Au-delà du chrono, c’est surtout la manière dont ces 4:00.64 ont été réalisés qui est porteuse d’espoir. La Bretonne de 26 ans a su accélérer dans le dernier tour pour remporter la course, en s’offrant notamment le scalp de Birke Haylom. Un “kick” qui sera une arme précieuse dans une course de grand championnat, où il faut souvent produire un très gros dernier 400 m, voire un dernier 200 m. Elle a montré qu’elle en était capable, y compris sur une course menée sur des bases élevées.

Mais, comme pour Yann Schrub, elle va devoir gérer une attente nouvelle. Elle arrive en Pologne avec la troisième performance mondiale des engagées. Au niveau mondial, sa meilleure référence reste pour l’heure sa 7e place aux Mondiaux en salle en 2024.

Comment aura récupéré Jonathan Seremes de son enchaînement universitaire

Un troisième Tricolore figure dans le top 3 des meilleures performances des engagés : le triple sauteur Jonathan Seremes. Il a impressionné le week-end dernier en explosant son record personnel absolu. Il a remporté la finale NCAA, les championnats universitaires aux États-Unis, avec un bond mesuré à 17,25 m.

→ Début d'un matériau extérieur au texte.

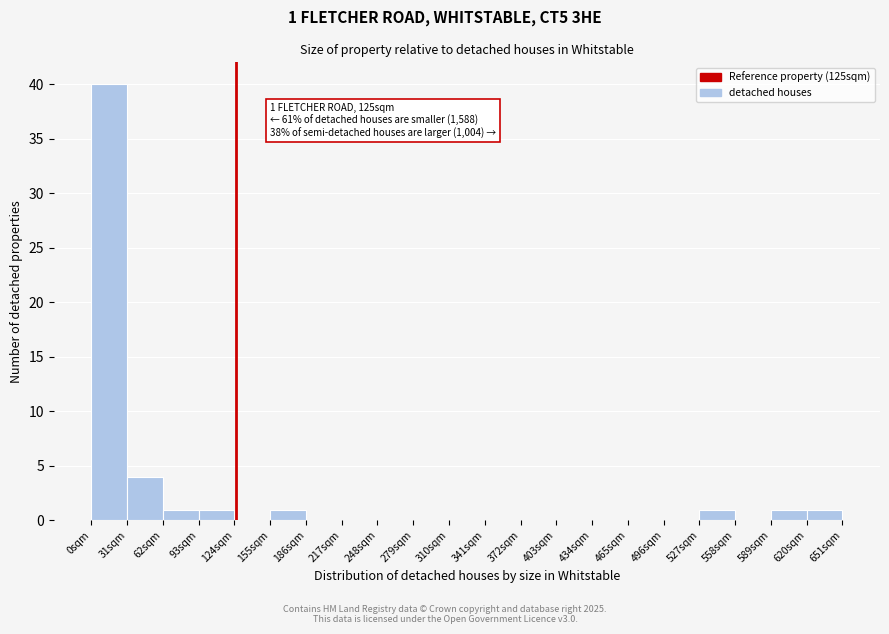

Over which range of the x-axis is the bar tallest?

0 to 31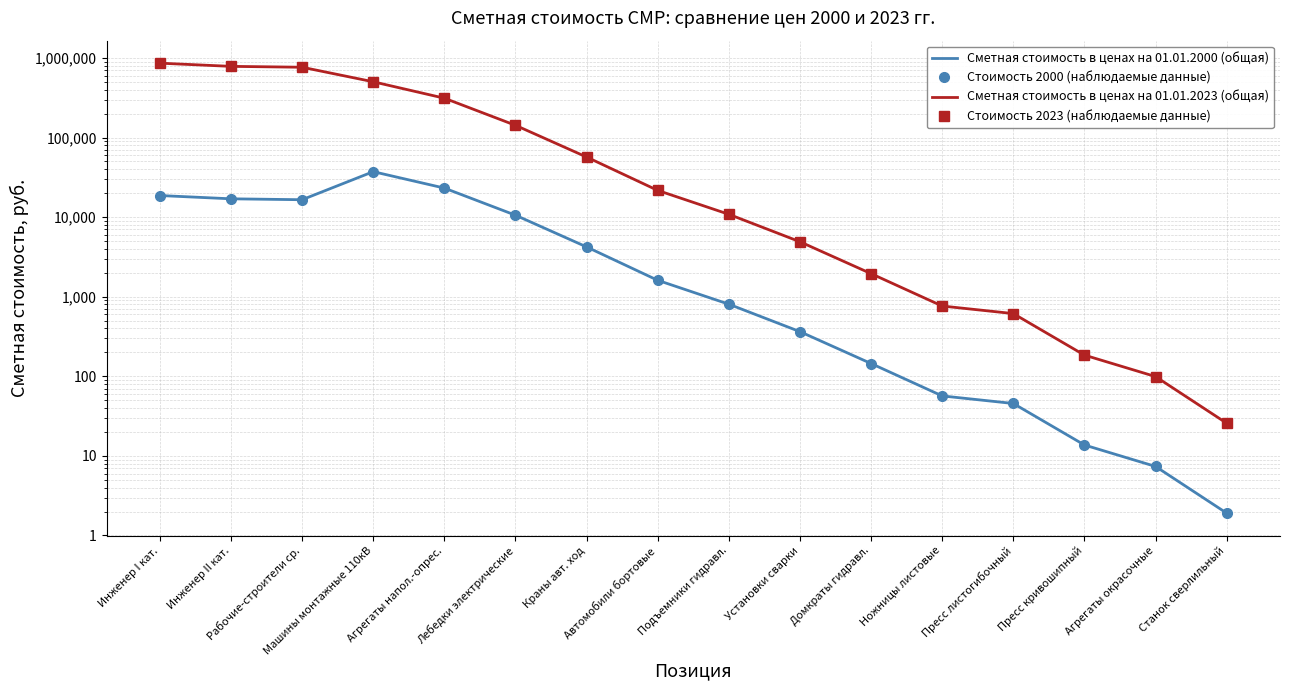

How many categories are shown in the chart?

16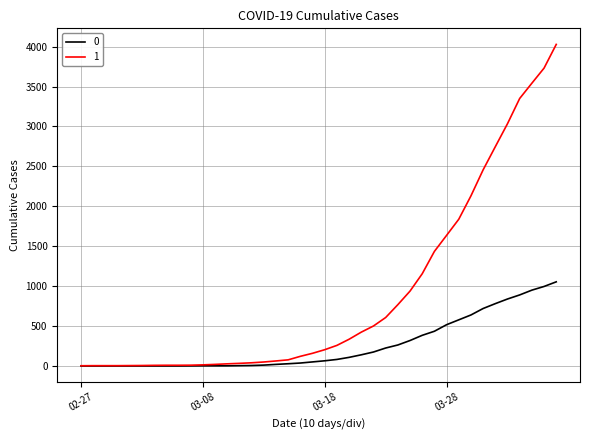

At how many categories does at least one series exceed 2685?

6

Cela le place en deuxième position des bilans à Toruń. Une marque qui symbolise parfaitement ses progrès.

La question est désormais de savoir comment il a récupéré. Un concours digne d’un grand championnat — le circuit universitaire américain étant désormais d’une densité exceptionnelle —, et sans doute un gros lot d’émotions après sa victoire. Rares sont les Français vainqueurs en NCAA. Autre paramètre à gérer : le décalage horaire. Un concours disputé aux USA, avant d’enchaîner, une semaine plus tard, avec une finale directe en Pologne. Il va falloir encaisser le choc pour arriver avec de la fraîcheur à Toruń.

De plus, il a déjà disputé cinq concours cet hiver, plus un sixième conclu par trois essais mordus. Ces paramètres invitent forcément à une certaine prudence. Néanmoins, ils ne doivent pas occulter les gros progrès amorcés depuis 2025, année où il a franchi pour la première fois les 17 mètres, avec 17,09 m. Tout en réalisant quatre concours à 17 mètres ou plus. Les 17,25 m n’arrivent pas par hasard.

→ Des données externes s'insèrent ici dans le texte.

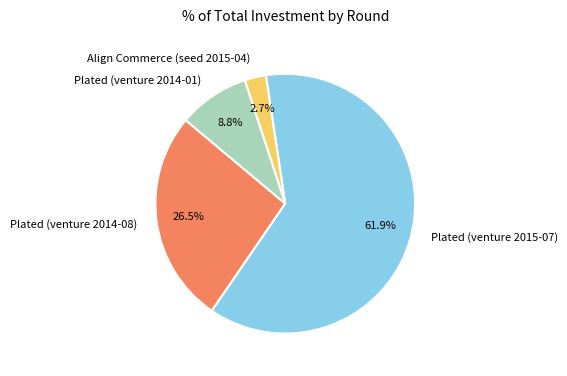

Between Plated (venture 2014-08) and Plated (venture 2014-01), which is larger?

Plated (venture 2014-08)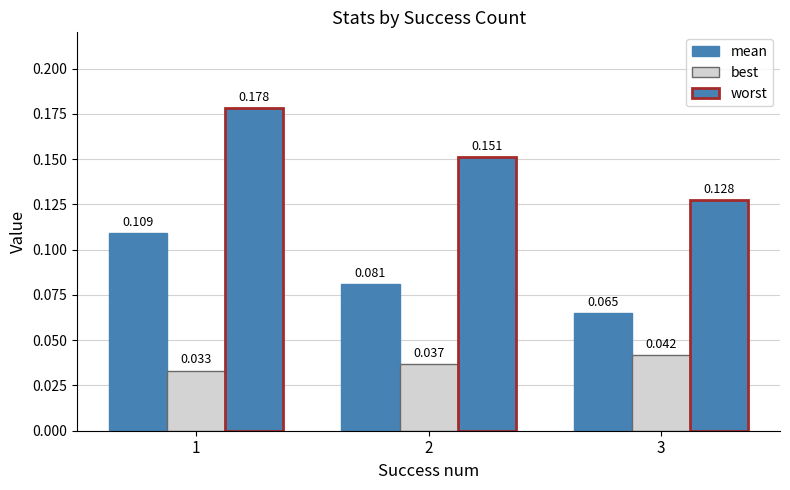

List the series in order of their overall mean, lowest first.

best, mean, worst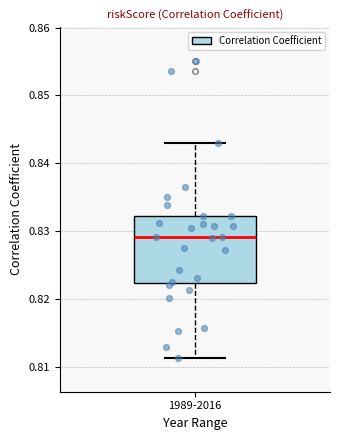

Transcribe this box plot: give where the median line is, the range the box spans, and where the two whiskers end, as read against the y-axis. The values are not printed on the chart, so give them approximately, as read against the axis.

median 0.829, box 0.822 to 0.832, whiskers 0.811 to 0.843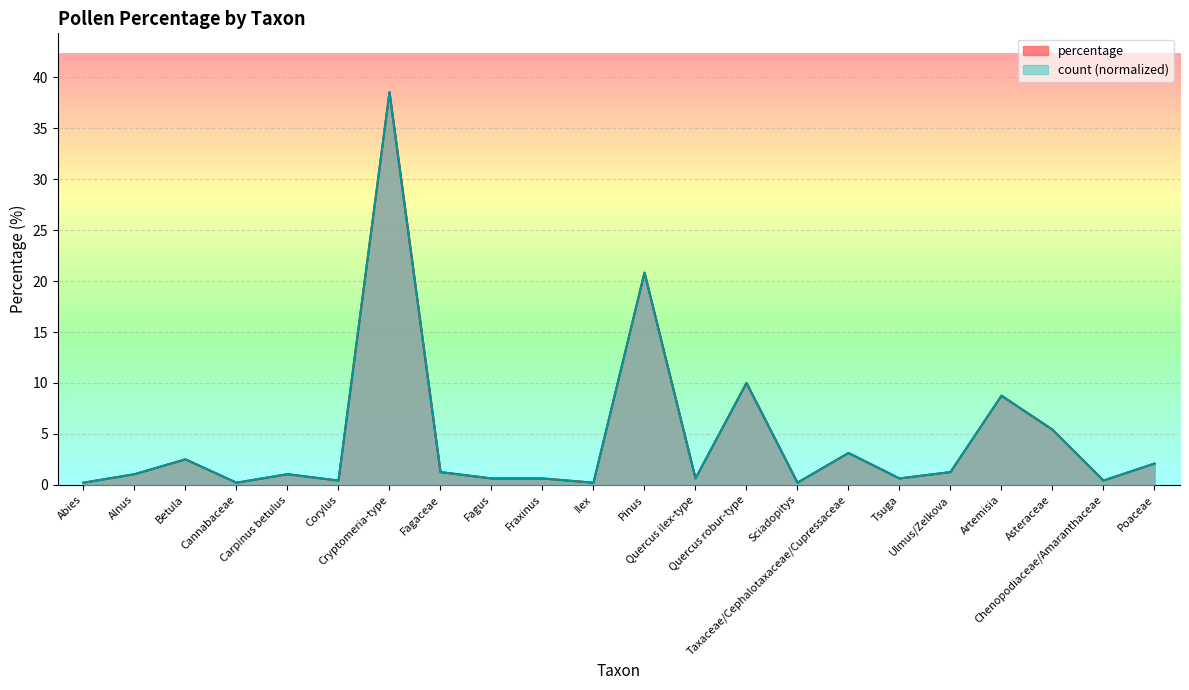

How many values in the count series exceed 1?

12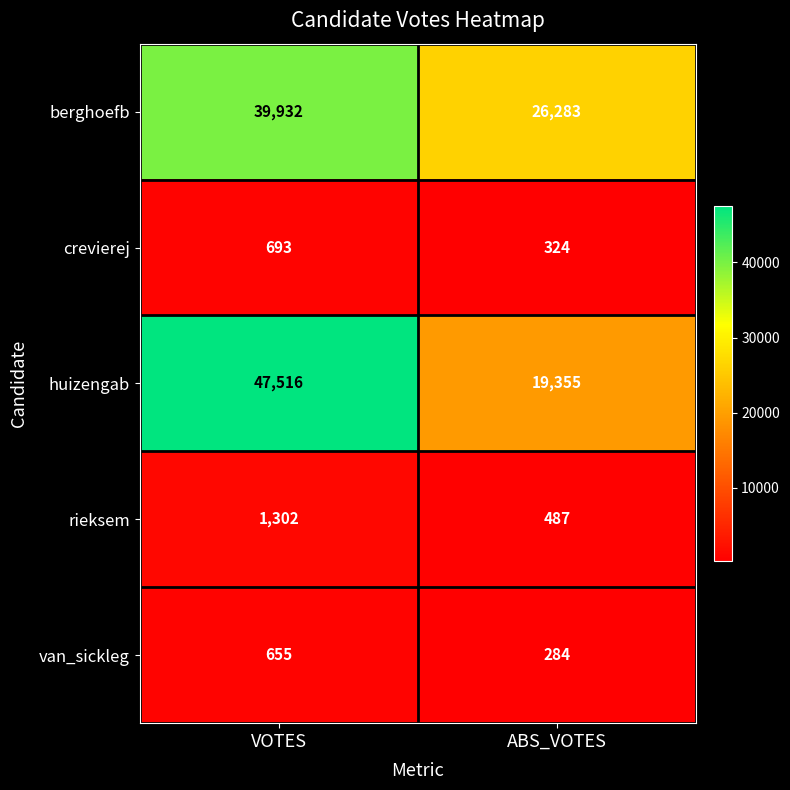

How many series are shown in this chart?

5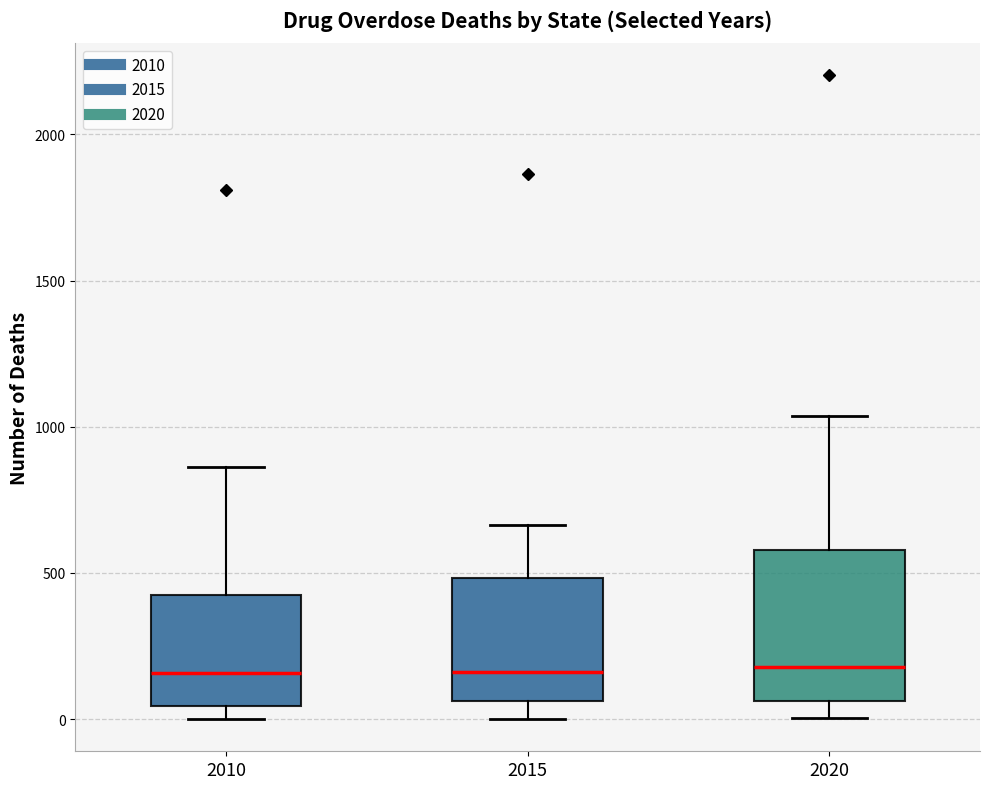

Reading left to right, read every box against the y-axis: the position of its median line, the range the box covers, and the ends of its whiskers. The values are not printed on the chart, so give them approximately, as read against the axis.

2010: median 150, box 50 to 400, whiskers 0 to 850
2015: median 150, box 50 to 500, whiskers 0 to 650
2020: median 200, box 50 to 600, whiskers 0 to 1050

D’autres Français outsiders

D’autres Tricolores arrivent à Toruń en embuscade. Azeddine Habz a moins fait la chasse au chrono cet hiver, contrairement à son habitude. Il a renoncé au 3000 m pour se consacrer au 1500 m. Une relative discrétion pour tout miser sur un championnat. Cela peut être la bonne stratégie pour le multiple recordman de France.

Les deux médaillés mondiaux en salle en 2025 seront également de la partie, eux aussi en embuscade. En Chine, Marie-Julie Bonnin avait créé l’énorme surprise en remportant le titre de championne du monde à la perche, avec un record de France égalé à 4,75 m. Depuis, elle s’est approprié seule ce record à Clermont (4,76 m). Elle est en forme, débarrassée de ses soucis de dos, et toutes les cadors de la perche ne seront pas présentes à Toruń. Wilhem Belocian, médaillé d’argent sur 60 m haies, tentera lui de défendre son podium mondial. Pour l’heure un peu moins saignant qu’en 2025, le hurdleur peut trouver le déclic face à une grosse concurrence.

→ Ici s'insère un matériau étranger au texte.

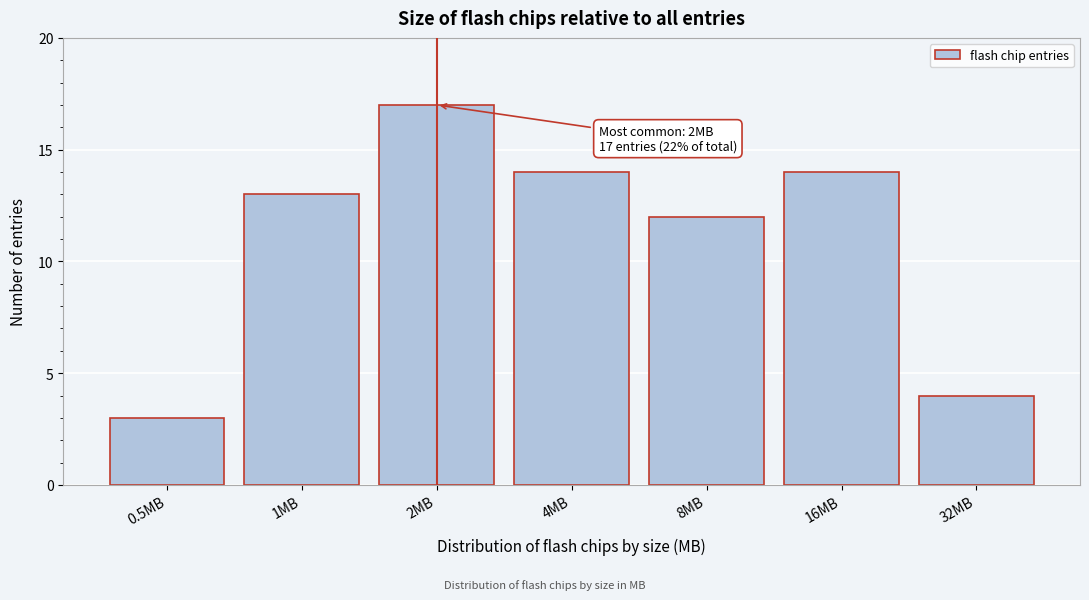

Reading right to left, extract all data points from this chart.

4	14	12	14	17	13	3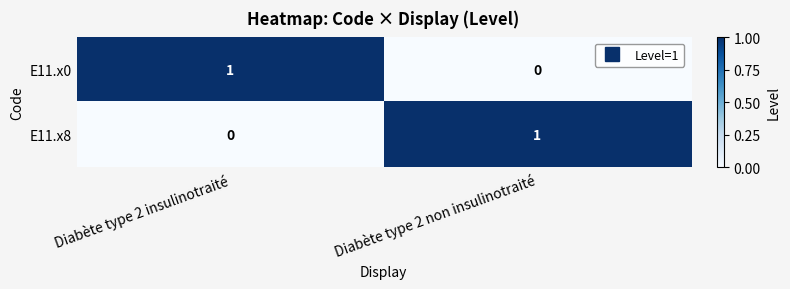

At which label is E11.x8 closest to 0?

Diabète type 2 insulinotraité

Chez les hommes, du côté de la perche, on a envie d’y croire pour Baptiste Thiery et Thibaut Collet. Mais face à l’extraterrestre Armand Duplantis, qui a encore battu un record du monde, et au Grec Emmanouil Karalis, devenu le deuxième performeur de tous les temps avec 6,17 m, la troisième place sera très chère. Il se pourrait bien qu’elle se joue à plus de 6 mètres, une barre qu’aucun des deux Tricolores n’a encore franchie. Makenson Gletty, sur l’heptathlon, Muhammad Kounta sur 400 m et Laëticia Bapté sur 60 m haies peuvent également nourrir de belles ambitions en outsiders.